Reconciling multiple connectivity-based systems biology methods for drug repurposing

Abstract

In the last two decades, numerous in silico methods have been developed for drug repurposing, to accelerate and reduce the risks about early drug development. Particularly, following Connectivity Map, dozens of distinct data-driven methods have been implemented to find candidates from the comparison of differential transcriptomic signatures. Interestingly, there have been multiple proposals to integrate available knowledge using systems biology databases and adapted algorithms from the network biology research field. Despite their similarities, these methods have been formulated inconsistently over the years, even if some of them are fundamentally similar. The aim of this review is to reconcile these integrative methods, focusing on elucidating their common structures while underlining the specificities of their strategies. To achieve this, we classified those methods into two main categories, provided schematic workflow representations, and presented a homogenized formulation for each.
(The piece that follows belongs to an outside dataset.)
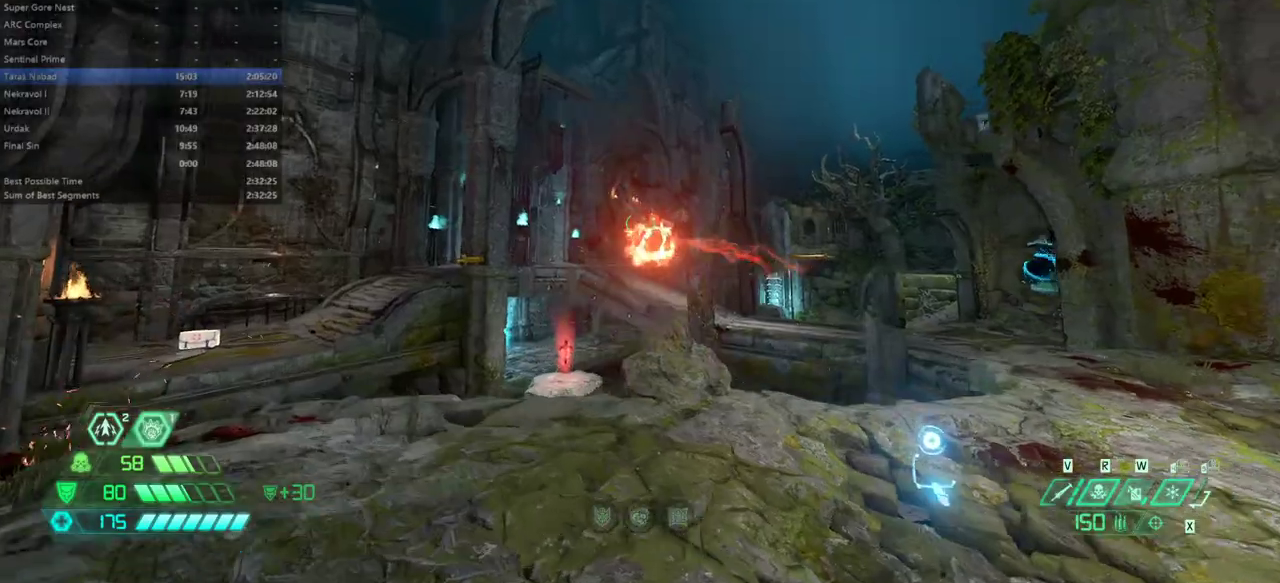
{"keys": ["fw", "r"], "mouse": [], "events": [[100, "l", "up"], [167, "bl", "down"], [267, "bl", "up"], [433, "r", "down"]]}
Keywords: connectivity score; data integration; differential expression signature; drug repurposing; system biology.

Figure 1

Taxonomy and chronology of system biology-based connectivity scores. The twelve scores were primarily classified depending on the mathematical object used to integrate systems biology knowledge into connectivity computations: Gene sets or networks. Among gene set driven methods, we distinguish predefined gene sets such as KEGG [19] or GO [20] with inferred gene sets using either data (gene co-expression) or prior knowledge. CMAP1 and CMAP2 connectivity scores were included in the chronology as references, along with the reconciling review by Samart et al. [16].

Figure 2

Schematic representation of key concepts in network analysis. (A) Network-based module inference. Different clustering strategies exist, such as agglomerative hierarchical clustering, to identify communities or modules of related nodes. (B) Bipartite network. These networks are characterized for having two classes of nodes with edges only existing between nodes of different classes. They can be transformed by suppressing one class and connecting nodes with common neighbors. (C) Weighted directed network. In this type of network, each edge has an associated direction and a weight. The shortest path between two nodes can be identified by finding the path that minimizes the sum of weights. (D) Network propagation process. This process can be applied to different types of networks as a way to spread information across them. Created in BioRender. Gonzalez Gomez, C. (2025) https://BioRender.com/h78r633.

Figure 3

Unified representation of the stages in system biology-based connectivity scores. This schema is a unified representation that illustrates the common workflow stages in the studied methods as well as the methodological variations. Each line represents the specific path followed by each method, highlighting the similarities and differences between the approaches.